ロシアのオリガルヒのひとりとされているミハイル・フリードマン氏が「エル・パイス紙」のモスクワ駐在記者を40年勤めたピラール・ボネー氏からの質問に答えた内容が3月28日付で同紙に掲載されている。以下にそれを紹介したい。
ロシアで11番目の富豪フリードマン氏
その前にフリードマン氏(57)のことについて少し説明する。彼はロシア崩壊後のエリツイン大統領政権時に財産を築いた人物で、3月16日付「インフォバエ」によると彼の資産は155億ドルと評価されている。この資産額だとロシアで富豪者番付11番目にランキングされている人物だ。ということでプーチン大統領の政権時に庇護を受けて資産を増やしたオリガルヒとは異なる。
フリードマン氏とピョートル・アベン氏が共同で設立した投資企業レターワン・ホールディングスがスペインで良く知られるようになったのはスーパーマーケットチェーンのディア(DIA)の77%の株主だということだ。ディアはカレフールから別れて誕生したスーパーで、スペインでその規模から3番目にランキングされているスーパーであったが経営不振に陥っていた。2019年に敵対的買収によってレターワンが70%の株を取得して手中に収めたもの。しかし、EUによる制裁の対象にされた二人は既にレターワンから退いていた。
レターワンはディア以外にもEU内で複数の投資先をもっているが、フリードマン氏は制裁を受けて彼の投資資産はすべて凍結されている。だから資金を得るのに自らの資産の売却をしよとしてもできない状態だ。勿論、EU圏内での移動もできないということからロシアに戻る以外に選択肢はないといった感じだ。
彼は英国に在住しているが、「英国の関係当局は私がタクシーに乗ったり買い物をしたりすることができるように一定の金額を使えるようにしてもらいたい。しかし、仮にそれができたとしてもロンドンでの生活費を考慮するとその額は可なり制限させられるものになるだろう」とフリードマン氏は述べた。
英国で購入しリフォームした住居にこれからも居続けるか分からないと指摘している。英国に住居を構えることにしたのはロスネフチの株の売却で得た資金の投資先を多様化させるためだった、とも述べた。
そしてフリードマン氏は「プーチン大統領の戦争をオリガルヒが中断させることが出来ると考えるのはバカげた意見だ」と述べ、プーチン氏の前にオリガルヒの影響力は僅かであることを指摘し、寧ろウクライナで起きていることの悲惨さを重要視した。
ロシアで彼が関係している多種企業では40万人から50万人が働いている。それを考慮しているのか、「私に依存している人達が危険に晒されるのは容認できないことだ」と述べて今回の戦争による悪影響が彼の企業に及ばないことを願っているということだ。

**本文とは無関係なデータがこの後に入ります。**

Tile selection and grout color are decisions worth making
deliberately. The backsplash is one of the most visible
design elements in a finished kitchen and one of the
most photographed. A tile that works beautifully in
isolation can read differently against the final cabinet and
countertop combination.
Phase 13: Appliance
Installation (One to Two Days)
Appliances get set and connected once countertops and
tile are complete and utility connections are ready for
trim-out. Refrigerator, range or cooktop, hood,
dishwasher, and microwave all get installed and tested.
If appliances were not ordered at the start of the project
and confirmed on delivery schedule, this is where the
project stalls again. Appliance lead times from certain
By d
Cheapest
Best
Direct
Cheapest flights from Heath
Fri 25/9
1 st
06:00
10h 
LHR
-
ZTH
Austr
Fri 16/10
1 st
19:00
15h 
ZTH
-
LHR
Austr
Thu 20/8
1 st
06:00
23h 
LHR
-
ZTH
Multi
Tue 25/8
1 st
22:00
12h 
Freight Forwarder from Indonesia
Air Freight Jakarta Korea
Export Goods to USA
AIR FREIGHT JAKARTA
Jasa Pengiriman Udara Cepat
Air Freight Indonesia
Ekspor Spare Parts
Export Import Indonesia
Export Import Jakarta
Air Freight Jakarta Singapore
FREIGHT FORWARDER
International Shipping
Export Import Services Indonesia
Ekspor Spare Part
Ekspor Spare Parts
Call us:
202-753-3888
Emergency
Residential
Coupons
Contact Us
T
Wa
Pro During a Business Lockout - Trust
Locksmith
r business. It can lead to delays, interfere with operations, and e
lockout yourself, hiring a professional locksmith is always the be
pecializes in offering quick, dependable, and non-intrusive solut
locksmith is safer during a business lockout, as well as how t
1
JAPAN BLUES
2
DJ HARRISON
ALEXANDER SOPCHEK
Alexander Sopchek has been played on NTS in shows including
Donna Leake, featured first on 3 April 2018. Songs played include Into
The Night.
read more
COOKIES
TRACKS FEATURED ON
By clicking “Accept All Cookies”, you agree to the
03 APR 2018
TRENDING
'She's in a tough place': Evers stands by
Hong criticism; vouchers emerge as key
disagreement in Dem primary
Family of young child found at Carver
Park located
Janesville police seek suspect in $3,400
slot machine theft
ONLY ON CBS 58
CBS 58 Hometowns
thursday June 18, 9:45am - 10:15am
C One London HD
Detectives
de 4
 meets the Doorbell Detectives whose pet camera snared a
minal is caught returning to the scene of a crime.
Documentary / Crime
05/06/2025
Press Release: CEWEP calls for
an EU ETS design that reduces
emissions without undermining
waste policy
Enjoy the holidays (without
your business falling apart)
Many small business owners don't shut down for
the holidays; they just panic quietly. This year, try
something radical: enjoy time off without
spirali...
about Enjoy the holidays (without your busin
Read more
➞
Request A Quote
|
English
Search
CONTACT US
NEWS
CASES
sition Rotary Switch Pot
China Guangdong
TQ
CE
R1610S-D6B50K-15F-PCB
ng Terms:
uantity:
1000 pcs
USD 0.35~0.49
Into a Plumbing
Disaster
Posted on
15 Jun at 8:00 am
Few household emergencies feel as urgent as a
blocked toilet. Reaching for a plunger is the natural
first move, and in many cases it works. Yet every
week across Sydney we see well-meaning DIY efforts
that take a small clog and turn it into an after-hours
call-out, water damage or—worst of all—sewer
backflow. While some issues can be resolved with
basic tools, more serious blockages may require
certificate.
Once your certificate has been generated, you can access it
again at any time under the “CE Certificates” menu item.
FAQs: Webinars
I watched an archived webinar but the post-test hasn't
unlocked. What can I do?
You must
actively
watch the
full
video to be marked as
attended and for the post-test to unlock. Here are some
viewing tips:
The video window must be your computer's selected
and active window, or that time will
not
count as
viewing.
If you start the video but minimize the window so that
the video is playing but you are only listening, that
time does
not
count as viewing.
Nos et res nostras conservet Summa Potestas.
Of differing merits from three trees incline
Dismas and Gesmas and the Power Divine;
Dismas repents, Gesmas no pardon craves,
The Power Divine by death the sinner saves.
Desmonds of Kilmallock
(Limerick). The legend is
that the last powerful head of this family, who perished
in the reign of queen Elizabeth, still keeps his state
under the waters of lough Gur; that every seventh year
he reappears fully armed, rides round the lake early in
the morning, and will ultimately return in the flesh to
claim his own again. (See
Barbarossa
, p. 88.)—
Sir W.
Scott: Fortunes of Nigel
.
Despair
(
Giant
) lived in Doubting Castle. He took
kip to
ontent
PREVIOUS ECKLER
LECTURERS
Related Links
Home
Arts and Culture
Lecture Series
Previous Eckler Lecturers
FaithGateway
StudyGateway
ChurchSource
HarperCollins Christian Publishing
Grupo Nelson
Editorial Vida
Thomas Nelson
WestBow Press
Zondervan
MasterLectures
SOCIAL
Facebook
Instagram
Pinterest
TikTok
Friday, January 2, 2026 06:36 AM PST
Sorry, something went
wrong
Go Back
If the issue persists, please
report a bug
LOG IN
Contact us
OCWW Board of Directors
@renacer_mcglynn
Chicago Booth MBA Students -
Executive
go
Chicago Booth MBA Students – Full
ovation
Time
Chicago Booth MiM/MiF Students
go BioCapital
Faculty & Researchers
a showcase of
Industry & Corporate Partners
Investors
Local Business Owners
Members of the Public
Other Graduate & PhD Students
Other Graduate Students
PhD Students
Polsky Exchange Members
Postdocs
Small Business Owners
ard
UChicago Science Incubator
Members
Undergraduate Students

オリガルヒがプーチン大統領に影響力を与えることなどできない
そしてフリードマン氏が指摘するのは、民間の企業はプーチン大統領に影響を与えることなどできないということ。彼が言うに「選挙がもっと自由に実施させるのであれば、我々個人の観点も伝えるように努めることはできるであろう」と語った。
「欧米はもっと賢明であるべきだ。単にロシア人であるということだけで処罰するのは対立を生むだけで、ロシア国内において反欧米を支持する人たちが増えるだけだ」と述べて、ロシア人も多種多様でそれを一括して責めることがそぐわないことを挙げた。
「私はロンドンに8年住んでいる。英国を始め他のヨーロッパの国で数十億ドル投資して来た。にも拘らず、その回答は私のすべて財産を押収し、しかも私を追い出そうというのだ」と述べて不満を表明した。
「我々はビジネスをやっているだけで、権力に近づこうとしたことはない。また一定の距離を置くように心がけても来た」と述べた。そして2003年にプーチン大統領がオリガルヒのひとりミハイル・ボソルコフスキーを収監させたことによって「政治に如何なる関与も受け入れられるものではないということが分かった。それ以来どの政治家へも支援しないことにした」と述べた。
「国の政治リーダーたちに影響を与える意味で経済的制裁は有効である。しかし、一般の企業家への制裁は意味ないものだ。というのもビジネスを成功させたのは彼らの能力、努力、資質によるものだからである」と述べて彼らは政治に影響力を発揮できないことから企業家への制裁に反対を表明した。